To Bedford Superintendent of Schools Tim Mayes:
I read with great alarm and more than a little revulsion Greg Kwasnik's article "Sex passage gets another book pulled in Bedford", regarding Aimee and Dennis Taylor's efforts to have Sara Gruen's novel Water for Elephants taken out of the school library -- on the heels of their "victory" in getting Nickel and Dimed removed from the library stacks.

I'm writing to voice my disappointment and, frankly, my disgust in you and other school officials who capitulated to the Taylors' unreasonable demands.

Fine if the Taylors don't want their child reading certain books, but to block everyone's access to the texts is reprehensible. And even more egregious for the school board to go along with their ideology-based demands.

I come from a family of teachers and have great respect for the profession. I know how tight the budgets are and the considered deliberation that goes into procuring books for school libraries. These decisions are not whims. They're informed decisions made by professional educators who have students' well-being and education front of mind.

I just wish that Bedford had some administrators who possessed some back bone.

You understand, I hope, that by caving in to the Taylors' unreasonable demands, you're only encouraging them to find more books in the school library objectionable so they can go through the same farce of getting those removed.

It's particularly galling that this is happening in the state where the motto is "Live free or die."

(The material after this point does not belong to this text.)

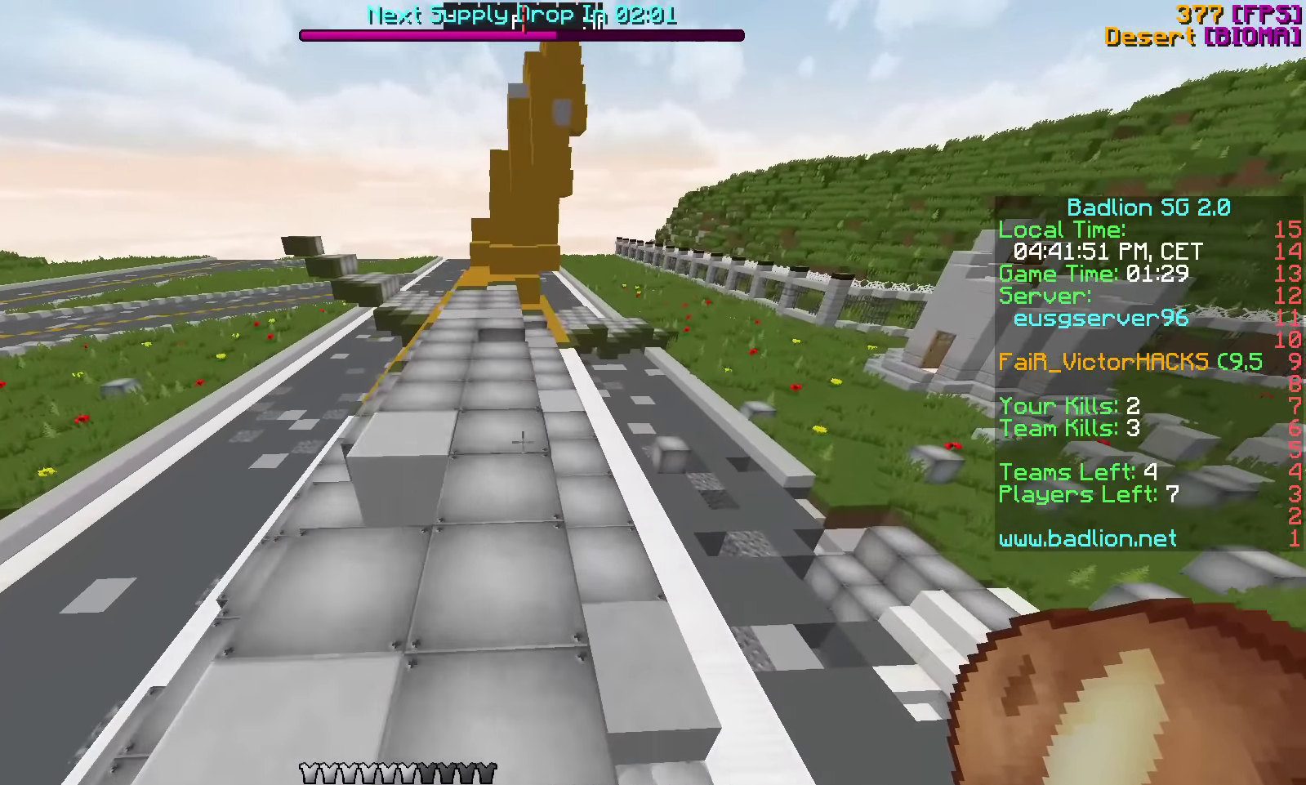
{"keys": ["a", "w"], "events": [[367, "d", "up"], [417, "a", "down"]]}
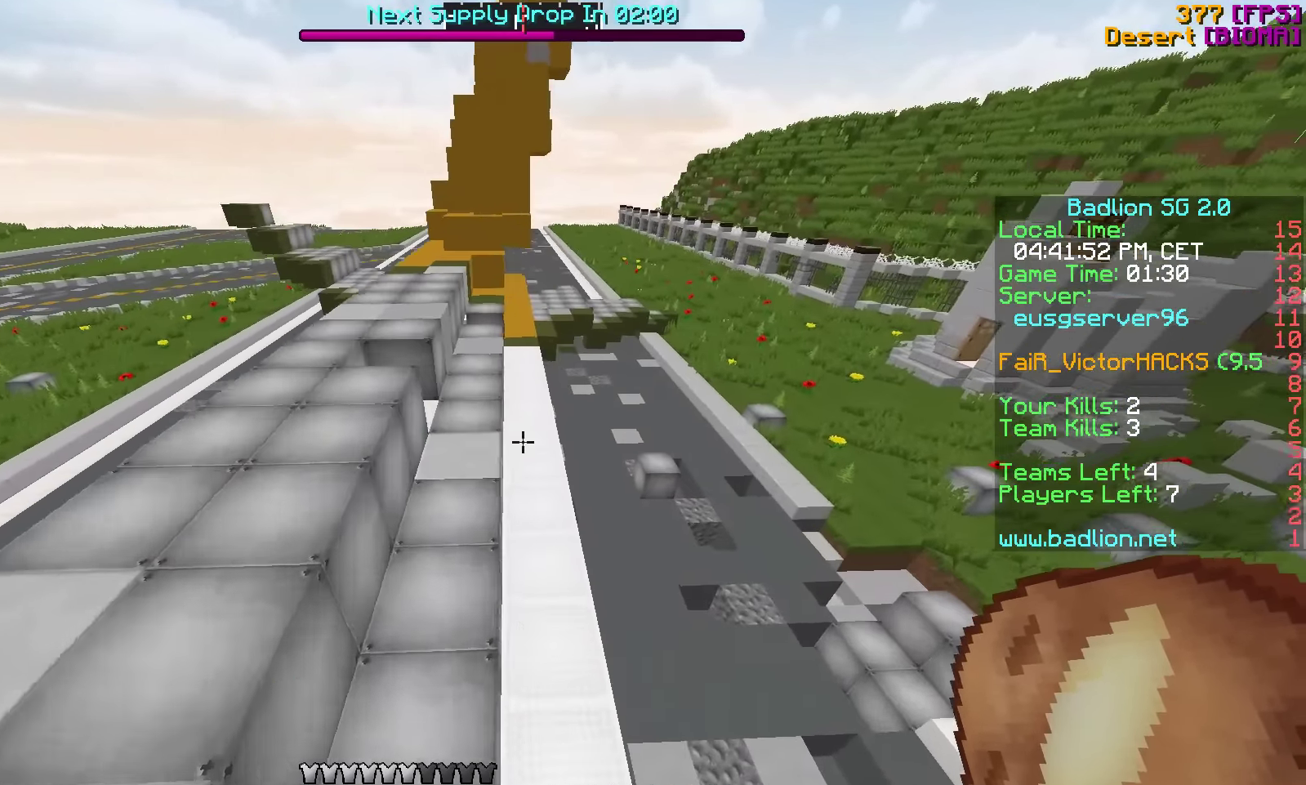
{"keys": ["a", "w"], "events": [[117, "a", "up"], [167, "d", "down"], [317, "d", "up"], [367, "a", "down"]]}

I've written two blog articles on this matter so far: Article #1 and Article #2 in which I take Dennis Taylor to task for his ignorance and his arrogance.

The administrators of the Bedford school system have done their students a grave disservice by folding in the face of adversity, demonstrating that certain ideas can be "dangerous," and putting knowledge a little further out of reach.

You know, there was a time when courage was viewed as an admirable trait; when people stood up for what they believed in and didn't simply fold when a zealot came forward with a unreasonable request.